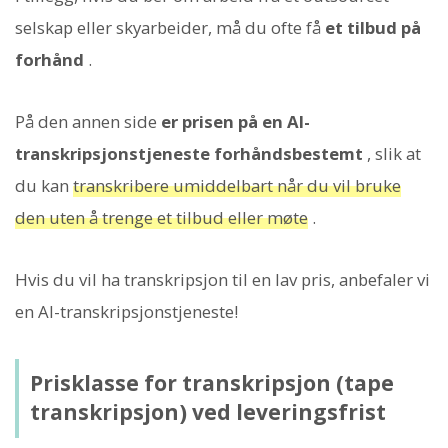
selskap eller skyarbeider, må du ofte få
et tilbud på
forhånd
.
På den annen side
er prisen på en AI-
transkripsjonstjeneste forhåndsbestemt
, slik at
du kan
transkribere umiddelbart når du vil bruke
den uten å trenge et tilbud eller møte
.
Hvis du vil ha transkripsjon til en lav pris, anbefaler vi
en AI-transkripsjonstjeneste!
Prisklasse for transkripsjon (tape
transkripsjon) ved leveringsfrist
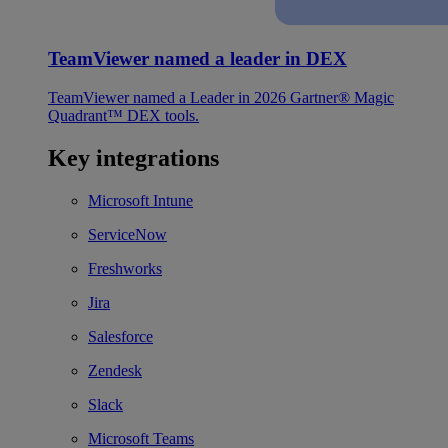
TeamViewer named a leader in DEX
TeamViewer named a Leader in 2026 Gartner® Magic
Quadrant™ DEX tools.
Key integrations
Microsoft Intune
ServiceNow
Freshworks
Jira
Salesforce
Zendesk
Slack
Microsoft Teams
⁂
▶ _Exercise details_
Set down the entries again without change. Leave the pictures out.

▶ _Solution for this task_
selskap eller skyarbeider, må du ofte få
et tilbud på
forhånd
.
På den annen side
er prisen på en AI-
transkripsjonstjeneste forhåndsbestemt
, slik at
du kan
transkribere umiddelbart når du vil bruke
den uten å trenge et tilbud eller møte
.
Hvis du vil ha transkripsjon til en lav pris, anbefaler vi
en AI-transkripsjonstjeneste!
Prisklasse for transkripsjon (tape
transkripsjon) ved leveringsfrist
TeamViewer named a leader in DEX
TeamViewer named a Leader in 2026 Gartner® Magic
Quadrant™ DEX tools.
Key integrations
Microsoft Intune
ServiceNow
Freshworks
Jira
Salesforce
Zendesk
Slack
Microsoft Teams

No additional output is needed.